_What is needed:_
Both the line containing "creëren, wat veelzijdigheid" and the line containing "Plooiwerken Oostkerke" belong to the span. Output exactly that span from the listing below, and nothing outside it.
Task inputs section start
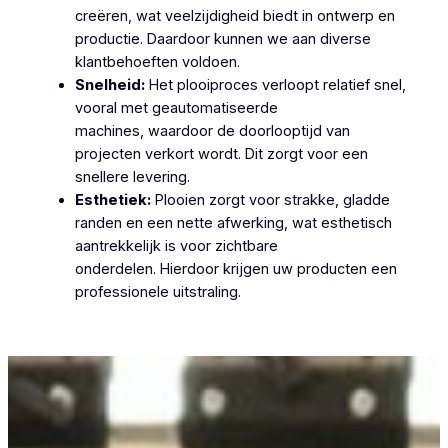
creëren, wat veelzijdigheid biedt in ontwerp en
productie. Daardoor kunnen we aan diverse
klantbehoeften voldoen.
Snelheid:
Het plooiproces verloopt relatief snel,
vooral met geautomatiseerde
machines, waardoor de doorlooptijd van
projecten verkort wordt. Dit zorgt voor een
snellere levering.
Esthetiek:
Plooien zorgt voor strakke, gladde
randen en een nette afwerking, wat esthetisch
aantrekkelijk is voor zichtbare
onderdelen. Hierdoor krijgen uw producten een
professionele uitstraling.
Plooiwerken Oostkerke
Task inputs section end
Task inputs section start
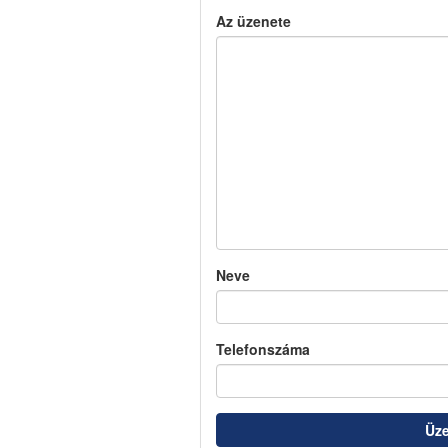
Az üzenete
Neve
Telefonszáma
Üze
Task inputs section end
_Solution:_
creëren, wat veelzijdigheid biedt in ontwerp en
productie. Daardoor kunnen we aan diverse
klantbehoeften voldoen.
Snelheid:
Het plooiproces verloopt relatief snel,
vooral met geautomatiseerde
machines, waardoor de doorlooptijd van
projecten verkort wordt. Dit zorgt voor een
snellere levering.
Esthetiek:
Plooien zorgt voor strakke, gladde
randen en een nette afwerking, wat esthetisch
aantrekkelijk is voor zichtbare
onderdelen. Hierdoor krijgen uw producten een
professionele uitstraling.
Plooiwerken Oostkerke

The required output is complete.